Under the Covers is the seventh studio album, and the first covers album recorded by Dwight Yoakam. It peaked at No. 8 on Billboard'''s Top Country Albums chart, and No. 92 on the Billboard 200.

Background
As he had on the commercially disappointing Gone two years before, Yoakam continued to challenge expectations with a mixed bag of covers, including songs by The Clash, The Kinks, The Beatles, and the Rolling Stones that betrayed the singer’s affection for British rock.   Two songs, "Here Comes the Night" and "Things We Said Today", were previously recorded for the 1992 compilation album La Croix d'Amour.  Various cuts, such as Roy Orbison’s "Claudette" and the Wynn Stewart hit "Playboy," fit him like a glove, with producer/guitarist Pete Anderson supplying arrangements that work to Yoakam’s strengths, but the Vegas lounge take of The Kinks' "Tired of Waiting for You" likely baffled listeners, with Yoakam biographer Don McCleese deeming it "a Rat Pack/Vegas miscalculation.  According to Anderson, Yoakam was inspired by Louis Prima on the number.  Yoakam also cut Sonny & Cher’s "Baby Don’t Go" as a duet with Sheryl Crow.  AllMusic’s Thom Jurek contends that track "doesn’t really work either, because Crow is not a country singer and there's enough countrypolitan in Yoakam's read that the two singers seem cold and at odds with each other."   Amazingly, considering how hot the radio-friendly Crow was in the Nineties, the single did not chart, although Yoakam’s reportedly sour relationship with his label Reprise may have been a factor in it not getting pushed.  ("Claudette," the LP’s first single, only made it to #47.)  Far more successful was the radically reworked "Train in Vain," originally recorded by The Clash but given full-on bluegrass treatment here with Ralph Stanley singing background vocals.

Reception
Writer Don McCleese deems the recording "strange, even by the standards set by Gone''."  AllMusic: "While this set is not perfect, it's still damn fine and warrants repeated listens to come to grips with Yoakam's visionary ambition."
———
## Problem description
Extend the piece on Dwight Yoakam's covers album Under the Covers, picking up after its last sentence.
———
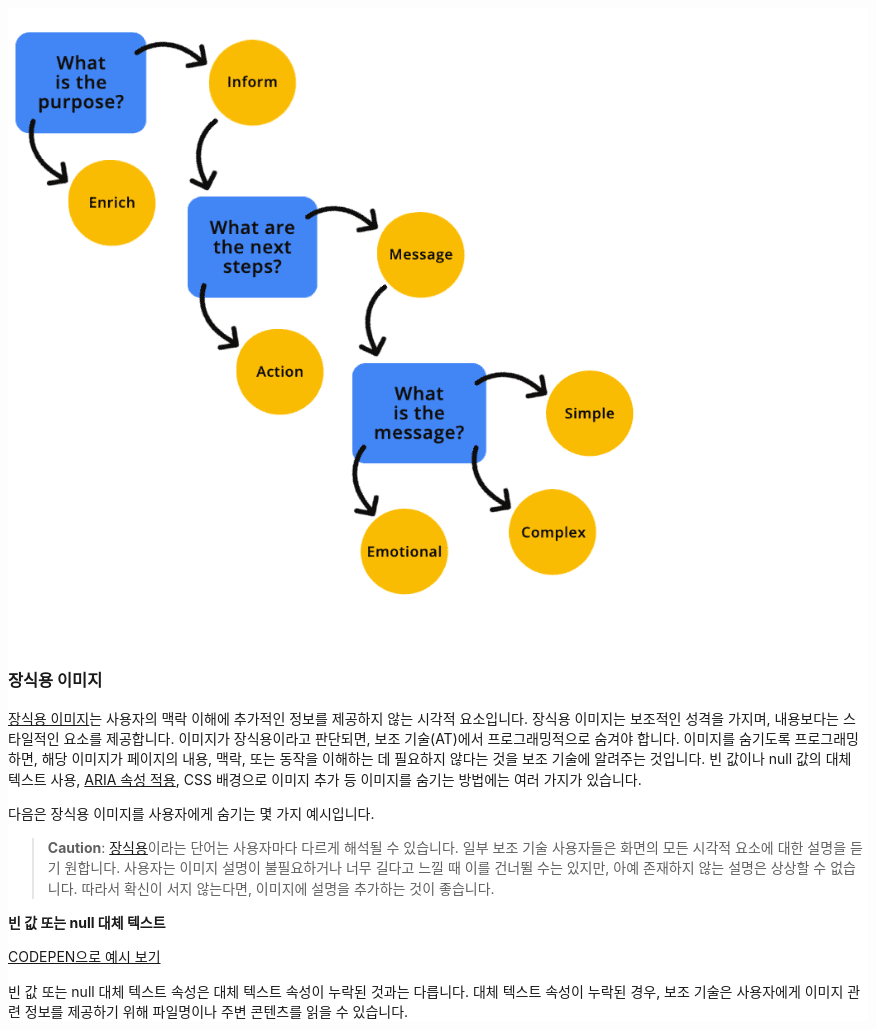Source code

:![alt text](./images/9-1.png)

<br/>

### 장식용 이미지

[장식용 이미지](https://www.w3.org/WAI/tutorials/images/decorative/)는 사용자의 맥락 이해에 추가적인 정보를 제공하지 않는 시각적 요소입니다. 장식용 이미지는 보조적인 성격을 가지며, 내용보다는 스타일적인 요소를 제공합니다.
이미지가 장식용이라고 판단되면, 보조 기술(AT)에서 프로그래밍적으로 숨겨야 합니다. 이미지를 숨기도록 프로그래밍하면, 해당 이미지가 페이지의 내용, 맥락, 또는 동작을 이해하는 데 필요하지 않다는 것을 보조 기술에 알려주는 것입니다. 빈 값이나 null 값의 대체 텍스트 사용, [ARIA 속성 적용](https://developer.mozilla.org/docs/Web/Accessibility/ARIA), CSS 배경으로 이미지 추가 등 이미지를 숨기는 방법에는 여러 가지가 있습니다.

다음은 장식용 이미지를 사용자에게 숨기는 몇 가지 예시입니다.

> **Caution**: [장식용](https://www.smashingmagazine.com/2021/06/img-alt-attribute-alternate-description-decorative/)이라는 단어는 사용자마다 다르게 해석될 수 있습니다. 일부 보조 기술 사용자들은 화면의 모든 시각적 요소에 대한 설명을 듣기 원합니다. 사용자는 이미지 설명이 불필요하거나 너무 길다고 느낄 때 이를 건너뛸 수는 있지만, 아예 존재하지 않는 설명은 상상할 수 없습니다. 따라서 확신이 서지 않는다면, 이미지에 설명을 추가하는 것이 좋습니다.

**빈 값 또는 null 대체 텍스트**

[CODEPEN으로 예시 보기](https://codepen.io/web-dot-dev/pen/QWrMgxg)

빈 값 또는 null 대체 텍스트 속성은 대체 텍스트 속성이 누락된 것과는 다릅니다. 대체 텍스트 속성이 누락된 경우, 보조 기술은 사용자에게 이미지 관련 정보를 제공하기 위해 파일명이나 주변 콘텐츠를 읽을 수 있습니다.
———
## Answer for the task
Track listing
 "Claudette" (Roy Orbison) - 2:59
 "Train in Vain" (Mick Jones, Joe Strummer) - 3:23
 "Tired of Waiting for You" (Ray Davies) - 2:59
 "Good Time Charlie's Got the Blues" (Danny O'Keefe) - 3:17
 "Baby Don't Go" (Duet with Sheryl Crow) (Sonny Bono) - 4:01
 "Playboy" (Eddie Miller, Bob Morris) - 2:23
 "Wichita Lineman" (Jimmy Webb) - 2:54
 "Here Comes the Night" (Bert Berns) - 3:20
 "The Last Time" (Mick Jagger, Keith Richards) - 3:58
 "Things We Said Today" (John Lennon, Paul McCartney) - 3:51
 "North to Alaska" (Mike Phillips) - 9:13
 "T For Texas" (Jimmie Rodgers) (Hidden Track)

Personnel

 Dwight Yoakam – lead vocals, guitar, percussion
 Alex Acuña – percussion
 Beth Andersen – background vocals
 Pete Anderson – guitar, 6-string bass, mandolin, background vocals
 Tom Brumley – pedal steel guitar, lap steel guitar
 Jim Christie – drums
 Anthony Crawford – background vocals
 Sheryl Crow – duet, background vocals on "Baby Don't Go"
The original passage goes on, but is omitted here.